The Commission began imposing its brand of law and order on the "wild west" atmosphere of the Internet just over five years ago, when it brought its first Internet case, FTC v. Corzine, in September 1994. In that case, the defendant was running advertisements on America Online offering a credit repairkit that he claimed could be used to legally establish a new credit file.

Since that first case, the FTC has become more sophisticated in its regulation of Internet commerce. The FTC has made a regular practice of holding "surf days," during which the staff surfs the Internet in search of potential violations and fraud. In May, the FTC created the Internet Advertising Group, a special ten-person unit within the Bureau of Consumer Protection's Division of Advertising Practices to monitor online advertising intensively over a yearlong period. The FTC has also built a new state-of-the-art computer lab to back up its Internet enforcement efforts.

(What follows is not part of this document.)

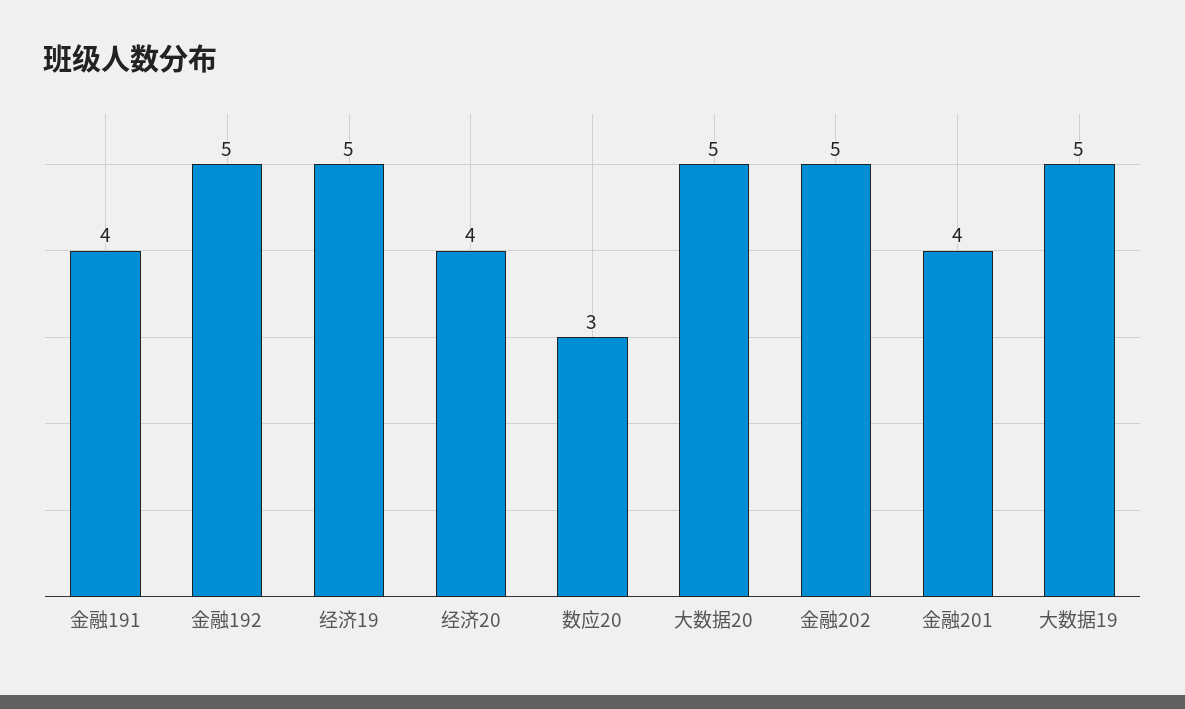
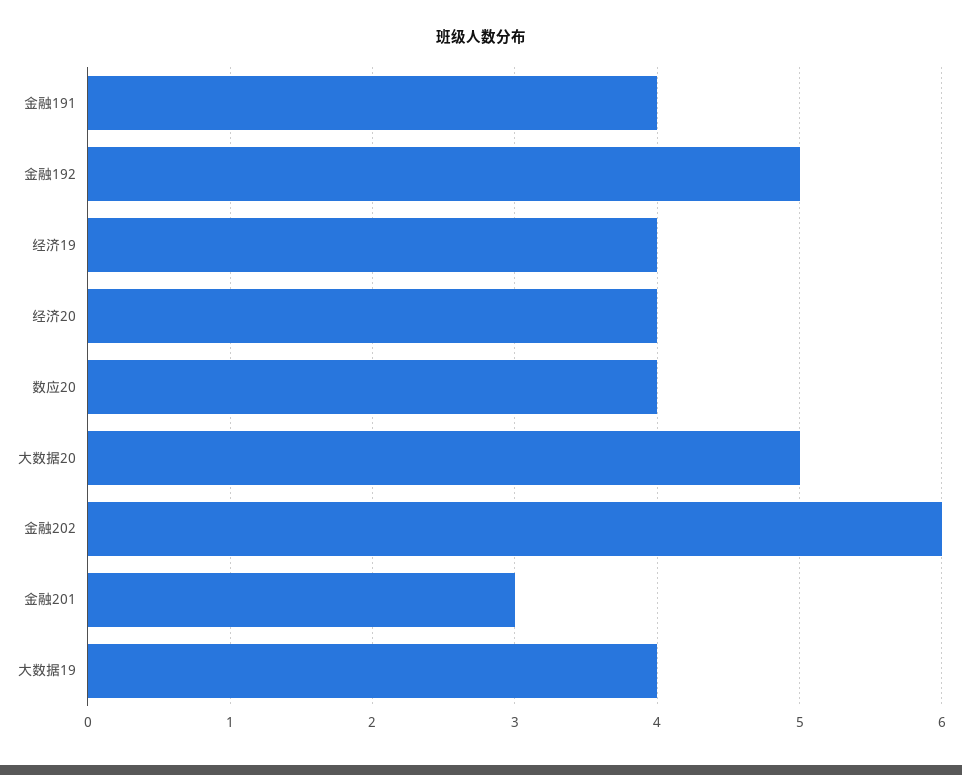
经济19: 5 -> 4
数应20: 3 -> 4
金融202: 5 -> 6
金融201: 4 -> 3
大数据19: 5 -> 4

However, until this last year, most of the FTC's Internet cases have involved fairly ordinary instances of consumer fraud -credit repair scams, deceptive business opportunities, get rich quick pyramid schemes and miracle weight-loss drugs. But this year, for the first time, more mainstream Web sites and retailers have found themselves the subject of FTC regulatory action. During the last year, Wal-Mart and Burlington Coat Factory Warehouse were taken to task for allegedly mislabeling clothing in their online catalogs, Liberty Financial Co.'s "Young Investor" Web site was accused of falsely promising confidentiality to children who filled out a survey, and Dell Computer and Micron Electronics were charged with placing misleading lease advertisements on their Web sites. All ultimately entered into consent agreements with the FTC. The FTC's newfound willingness and ability to go after not just the most nefarious Internet outlaws, but also the more subtle transgressions of well-known companies such as these, suggests that the Commission has reached a new level of confidence and sophistication in its regulation of the Internet.

The FTC's 100th Internet case, however, deals with one of the more outrageous Internet scams to date. According to the complaint, the defendants copied as many as 25 million Web pages from sites as diverse as the Harvard Law Review and the Japanese Friendship Garden, and inserted coded instructions in the copycat sites to redirect any surfer coming to the site to another Web site that contained sexually-explicit, adult-oriented material. The copycat sites also "mouse trapped" consumers by disabling their browser's "back" and "exit" commands, so that once hijacked, Internet surfers can not easily escape from the pornographic site. The FTC has already obtained a preliminary injunction in federal court and is seeking a court order to permanently purge this scam from the Internet. It seems likely to succeed.